The humiliated loser of the Cold War, Russia in 1991 saw its vast empire that encompassed much of Eastern Europe quickly coming unglued. For many Russians it was a crisis of shattering proportions, a cultural trauma that lasted for decades.
The loss of empire and world status offered an opportunity for Putin to reverse that catastrophe, and thus to attain greatness. He has seemed determined not to let it slip away.
In 2005, Putin, by that time reelected as Russia’s president, proclaimed that the collapse of the Soviet Union was “the greatest geopolitical catastrophe of the century.” He saw it as a profound loss of significance, a precipitous fall from greatness.
The West, too, and the United States in particular, just kept rubbing it in, in Putin’s view. Refueling his plane at Moscow’s airport in 2006, U.S. President George W. Bush refused to visit Putin at the Kremlin, forcing him to trek to the terminal for a meeting. And in 2014, then-President Barack Obama dismissed Russia as a mere “regional power.”
These slights poured oil on the flame of Putin’s discontent and reinforced his resolve to make Russia great again.
In Putin’s belief system, there was one way of doing so: through a show of force.

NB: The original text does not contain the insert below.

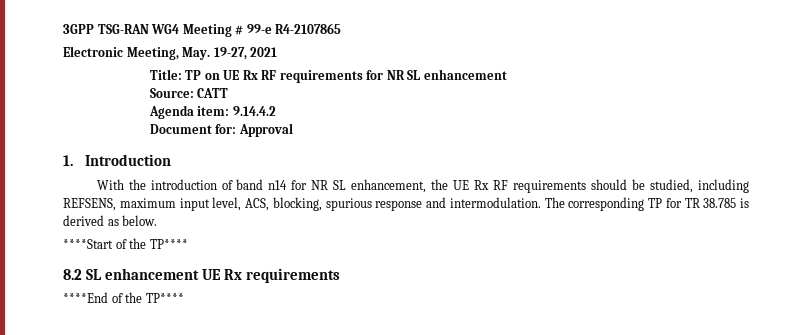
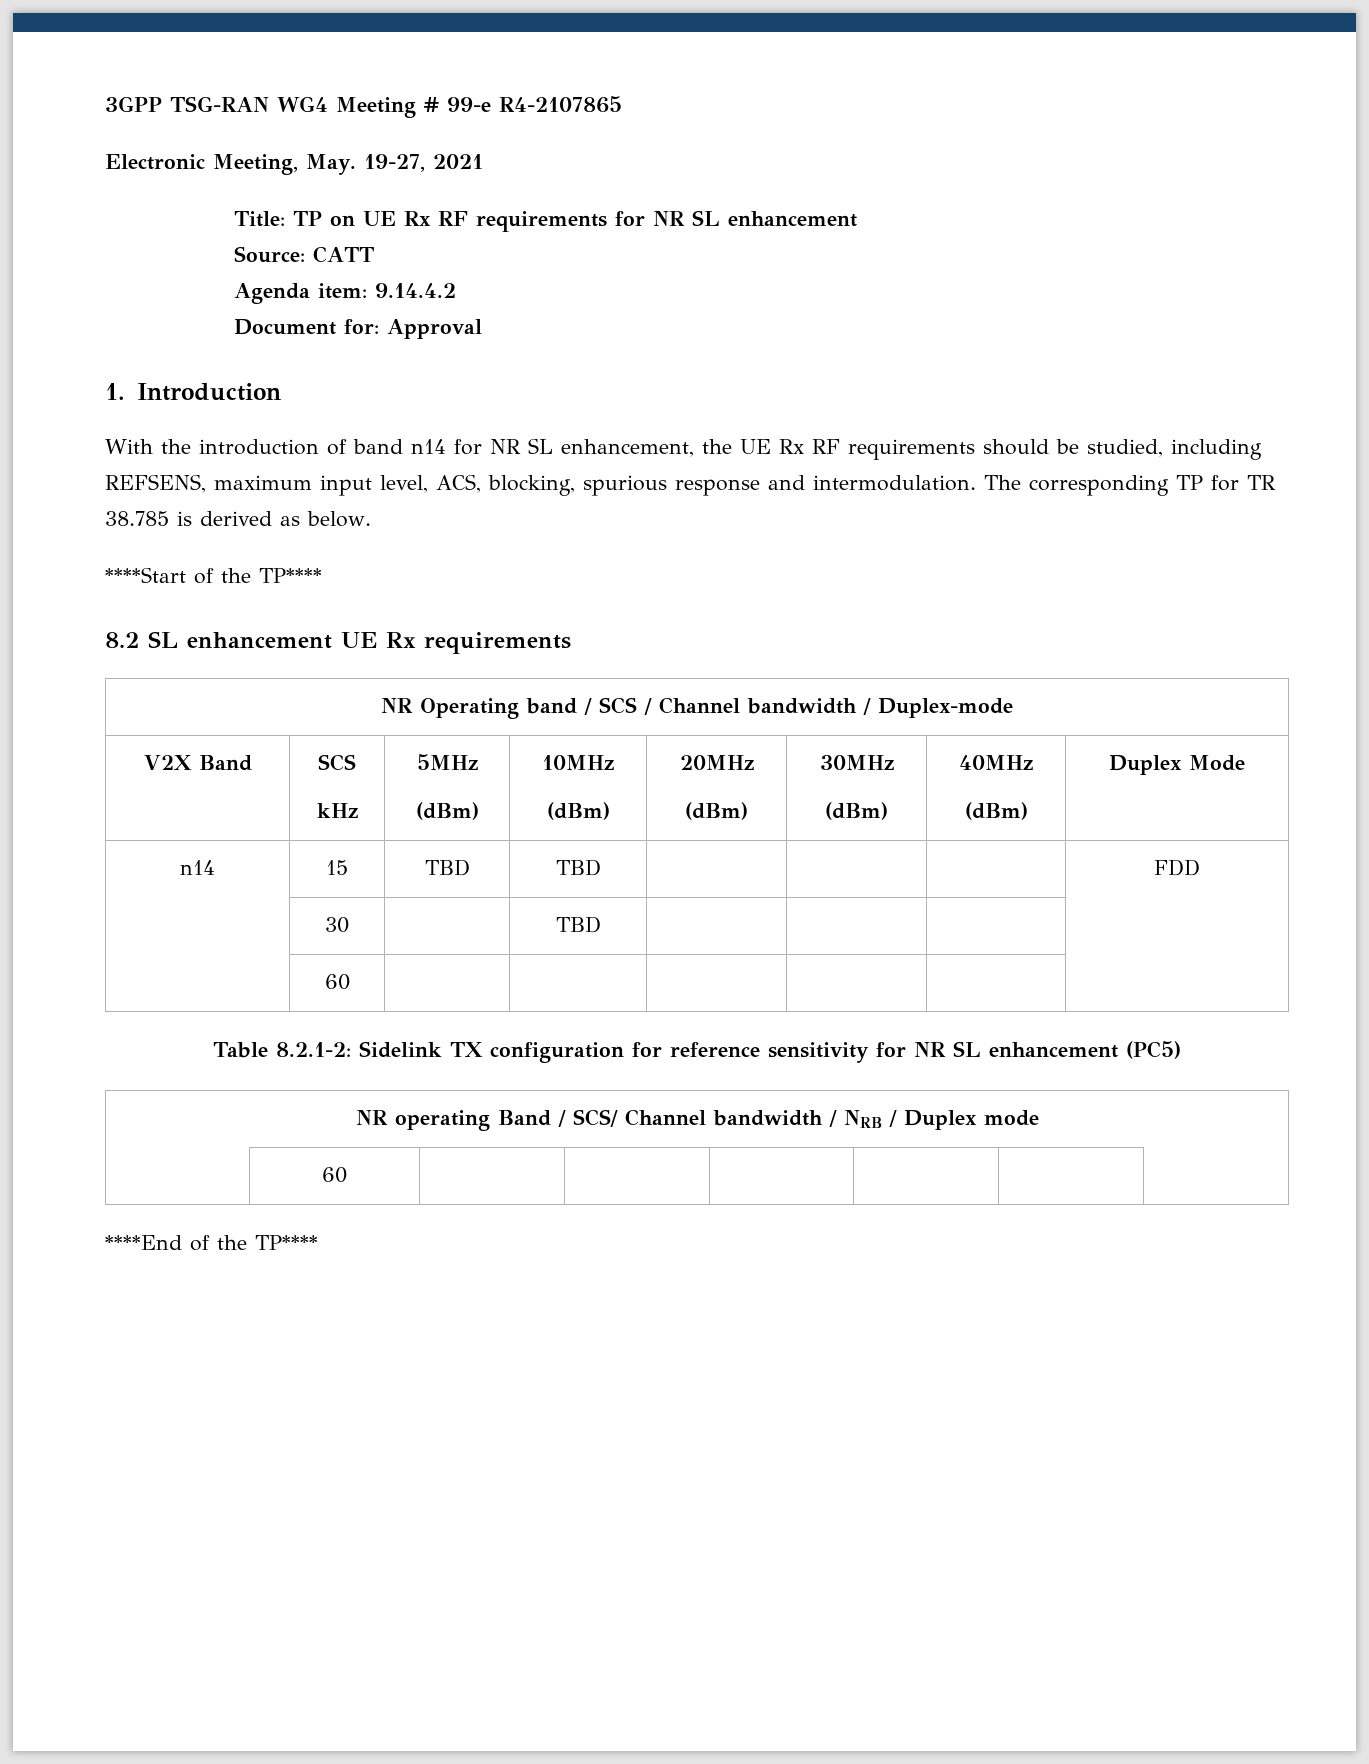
(340, 275) none -> [381,697,1013,719] [143,755,252,771] [318,754,356,771] [316,803,358,818] [416,754,478,770] [415,802,479,820] [542,755,614,770] [546,802,610,820] [679,755,754,770] [685,802,748,820] [819,755,894,770] [825,802,888,820] [959,755,1033,770] [964,802,1028,820] [1109,755,1245,775] [180,860,215,875] [326,860,348,875] [424,859,470,876] [555,859,601,876] [1154,859,1200,876] [325,917,349,933] [555,916,601,933] [324,974,350,990] [212,1041,1182,1063] [355,1109,1039,1131] [322,1167,347,1183] // NR Operating band / SCS / Channel bandwidth / Duplex-mode // V2X Band | SCS // kHz | 5MHz // (dBm) | 10MHz // (dBm) | 20MHz // (dBm) | 30MHz // (dBm) | 40MHz // (dBm) | Duplex Mode // n14 | 15 | TBD | TBD | | | | FDD // | 30 | | TBD | | | | // | 60 | | | | | | // Table 8.2.1-2: Sidelink TX configuration for reference sensitivity for NR SL enhancement (PC5) // NR operating Band / SCS/ Channel bandwidth / NRB / Duplex mode // | 60 | | | | | |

As a child immersed in his parents’ tales of strife and grit during World War II, a black-belt martial artist and a KGB colonel during the Cold War, Putin came to respect physical aggression as a formidable tool to get things done.
His world escapades thus far contain little to prove him wrong. The war he waged against separatists in Chechnya from 1999 to 2009 ended in victory. In Syria, Russian support has succeeded in keeping the dictator Bashir al Assad in power despite the West’s aim to see him toppled.
Putin’s 2014 invasion of Crimea went largely unpunished and hiked his popularity in Russia by nearly 25 percentage points. So far, at least, Russian public opinion has backed him in the current Ukraine crisis as well.
Anything is permissible
But the universal quest for significance can turn toxic if it is carried to the extreme.
The psychological study of extremism offers two profound lessons. First, when the quest for significance is the burning issue, other needs are crowded out. One is then ready to sacrifice all those needs to that one dominant quest. Second, anything then is permissible, no holds barred.
Putin’s decision to invade Ukraine and “let slip the dogs of war,” as Shakespeare puts it in “Julius Caesar,” vividly illustrates both implications.
He did so despite the near certainty of severe sanctions that might seriously damage the Russian economy. He did so despite the overwhelming international opprobrium that met his aggression. He did so despite the grave risks that a potential debacle in Ukraine poses for his political career.
Yet this has been Putin’s choice, in answer to the siren call of glory.